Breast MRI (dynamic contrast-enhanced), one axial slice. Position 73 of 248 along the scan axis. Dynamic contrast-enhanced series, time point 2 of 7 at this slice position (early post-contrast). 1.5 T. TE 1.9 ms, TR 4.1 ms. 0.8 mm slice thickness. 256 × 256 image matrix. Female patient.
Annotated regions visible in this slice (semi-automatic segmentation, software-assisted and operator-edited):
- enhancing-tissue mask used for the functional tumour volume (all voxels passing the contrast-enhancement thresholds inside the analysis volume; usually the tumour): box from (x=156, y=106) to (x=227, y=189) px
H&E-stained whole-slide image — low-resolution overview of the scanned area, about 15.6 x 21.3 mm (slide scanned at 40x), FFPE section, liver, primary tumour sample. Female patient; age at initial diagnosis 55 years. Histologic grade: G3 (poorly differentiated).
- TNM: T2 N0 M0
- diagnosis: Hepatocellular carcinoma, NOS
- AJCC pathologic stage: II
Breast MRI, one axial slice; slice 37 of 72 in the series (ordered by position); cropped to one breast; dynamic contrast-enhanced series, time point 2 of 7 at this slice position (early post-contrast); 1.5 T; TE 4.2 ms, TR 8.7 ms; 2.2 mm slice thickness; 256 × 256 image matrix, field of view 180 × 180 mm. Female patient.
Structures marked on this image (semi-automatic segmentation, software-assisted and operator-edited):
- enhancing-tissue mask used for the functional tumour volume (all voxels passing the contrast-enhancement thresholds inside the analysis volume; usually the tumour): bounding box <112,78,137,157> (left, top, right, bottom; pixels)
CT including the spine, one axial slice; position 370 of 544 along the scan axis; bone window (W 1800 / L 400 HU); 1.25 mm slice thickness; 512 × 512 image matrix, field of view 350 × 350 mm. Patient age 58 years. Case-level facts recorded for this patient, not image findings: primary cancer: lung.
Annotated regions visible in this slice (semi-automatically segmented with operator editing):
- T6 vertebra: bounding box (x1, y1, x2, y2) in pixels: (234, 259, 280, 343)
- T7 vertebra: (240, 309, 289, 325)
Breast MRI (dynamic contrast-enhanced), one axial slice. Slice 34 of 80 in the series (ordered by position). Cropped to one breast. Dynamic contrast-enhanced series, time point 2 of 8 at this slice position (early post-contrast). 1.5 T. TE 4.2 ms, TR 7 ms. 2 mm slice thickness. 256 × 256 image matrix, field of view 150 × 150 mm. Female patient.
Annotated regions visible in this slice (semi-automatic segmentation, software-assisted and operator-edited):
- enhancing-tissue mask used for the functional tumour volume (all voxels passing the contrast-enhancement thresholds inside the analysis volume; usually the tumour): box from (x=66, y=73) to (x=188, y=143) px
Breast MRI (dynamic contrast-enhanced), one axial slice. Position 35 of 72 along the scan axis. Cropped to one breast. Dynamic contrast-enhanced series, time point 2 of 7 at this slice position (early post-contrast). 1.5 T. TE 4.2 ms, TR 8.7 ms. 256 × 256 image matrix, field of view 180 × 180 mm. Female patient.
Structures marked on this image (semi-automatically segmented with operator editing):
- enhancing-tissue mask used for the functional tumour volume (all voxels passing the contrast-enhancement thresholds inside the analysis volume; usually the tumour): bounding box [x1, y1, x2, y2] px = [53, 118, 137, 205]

**Task statement**
Here the job is to output the lines from the start of the material through the line with "CT including the", inclusive, exactly and with nothing else.

**Answer section**
Breast MRI (dynamic contrast-enhanced), one axial slice. Position 73 of 248 along the scan axis. Dynamic contrast-enhanced series, time point 2 of 7 at this slice position (early post-contrast). 1.5 T. TE 1.9 ms, TR 4.1 ms. 0.8 mm slice thickness. 256 × 256 image matrix. Female patient.
Annotated regions visible in this slice (semi-automatic segmentation, software-assisted and operator-edited):
- enhancing-tissue mask used for the functional tumour volume (all voxels passing the contrast-enhancement thresholds inside the analysis volume; usually the tumour): box from (x=156, y=106) to (x=227, y=189) px
H&E-stained whole-slide image — low-resolution overview of the scanned area, about 15.6 x 21.3 mm (slide scanned at 40x), FFPE section, liver, primary tumour sample. Female patient; age at initial diagnosis 55 years. Histologic grade: G3 (poorly differentiated).
- TNM: T2 N0 M0
- diagnosis: Hepatocellular carcinoma, NOS
- AJCC pathologic stage: II
Breast MRI, one axial slice; slice 37 of 72 in the series (ordered by position); cropped to one breast; dynamic contrast-enhanced series, time point 2 of 7 at this slice position (early post-contrast); 1.5 T; TE 4.2 ms, TR 8.7 ms; 2.2 mm slice thickness; 256 × 256 image matrix, field of view 180 × 180 mm. Female patient.
Structures marked on this image (semi-automatic segmentation, software-assisted and operator-edited):
- enhancing-tissue mask used for the functional tumour volume (all voxels passing the contrast-enhancement thresholds inside the analysis volume; usually the tumour): bounding box <112,78,137,157> (left, top, right, bottom; pixels)
CT including the spine, one axial slice; position 370 of 544 along the scan axis; bone window (W 1800 / L 400 HU); 1.25 mm slice thickness; 512 × 512 image matrix, field of view 350 × 350 mm. Patient age 58 years. Case-level facts recorded for this patient, not image findings: primary cancer: lung.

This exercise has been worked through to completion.